The Best Sermon Ever!
Brookfield Unitarian Universalist Church
September 13, 2020
The Rev. Craig M. Nowak
The other day my phone rang. I glanced at the screen and since it was displaying
a 508 number, I answered it. It was not however, as I thought it might be,
someone from BUUC (Brookfield Unitarian Universalist Church), but a person
seeking help who got my number from the church website.
I asked the person what they needed and a long explanation of their situation
ensued. I had trouble following the story and asked some follow up questions, the
answers to which now made the story seem more suspicious than unclear.
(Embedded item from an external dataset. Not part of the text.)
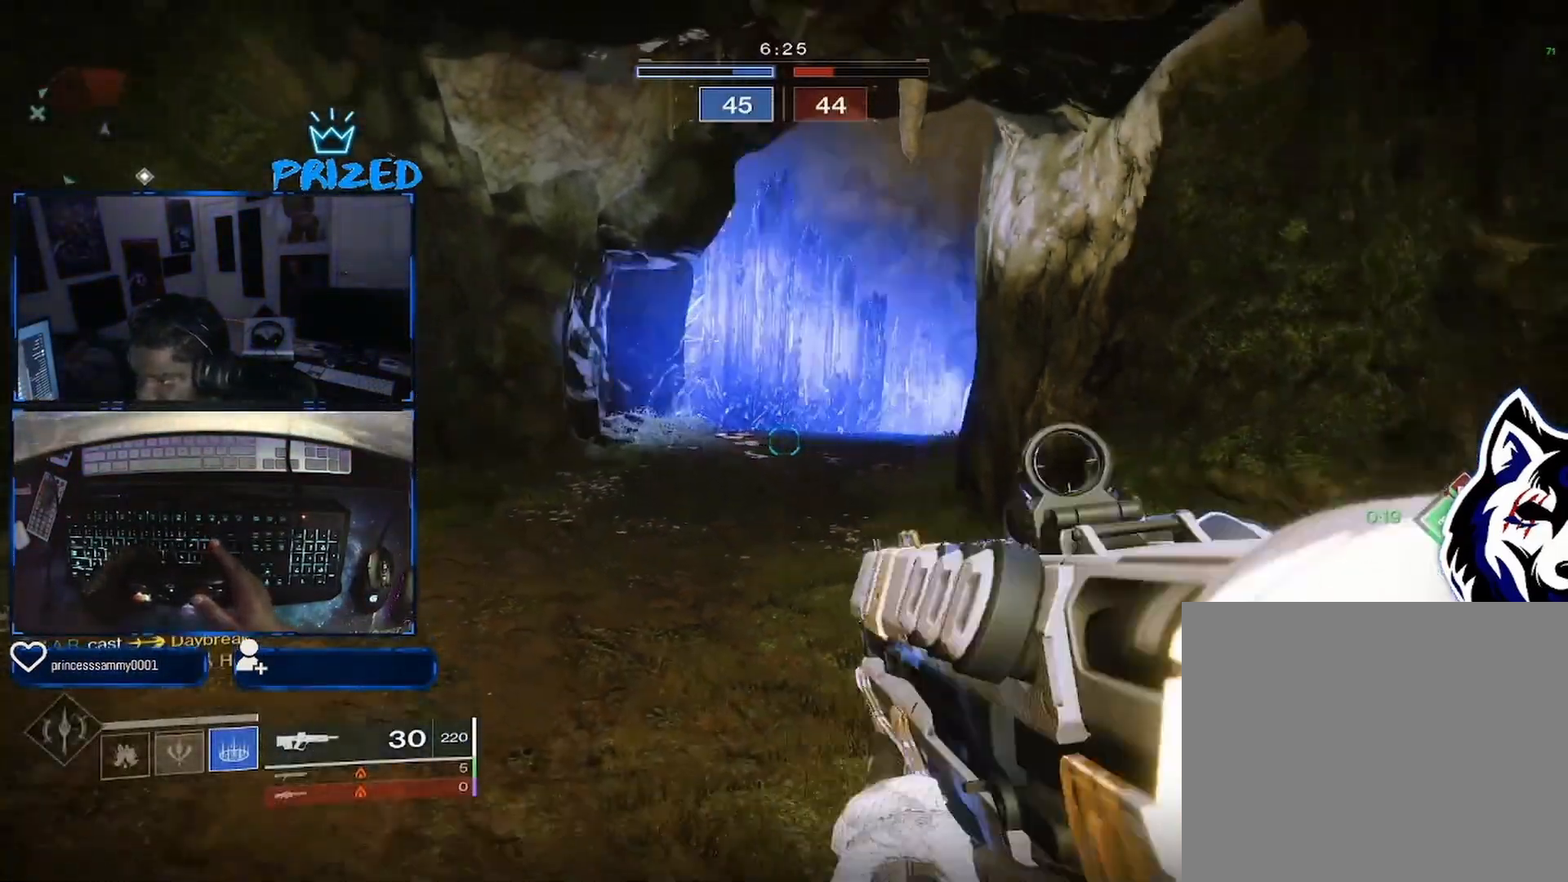
{"buttons": [], "left_stick": "left", "right_stick": "up", "events": [[367, "left_stick", "down"], [417, "right_stick", "up"], [483, "left_stick", "left"]]}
As the
person became more irritable and insistent, even offering me a very detailed way
I could provide what they wanted immediately, I became less inclined to believe
their story.
By the time the person hung up on me, I was well past the sense their story was
highly suspect, and had come to assume it to be altogether bogus. After all, this
wasn’t the first time someone had made up a story to play on my sympathies to
get money. Nor was it the first time I turned someone down because their story
seemed suspect. Still, for much of the rest of the day I was plagued by the
thought, “What if my assumption is wrong?”
What if, indeed?
Oscar Wilde famously quipped, "When you assume you make an ass out of you
and me.” And most of us can likely think of situations where our assumptions
have indeed done just that. And yet we live our lives by assumptions every day.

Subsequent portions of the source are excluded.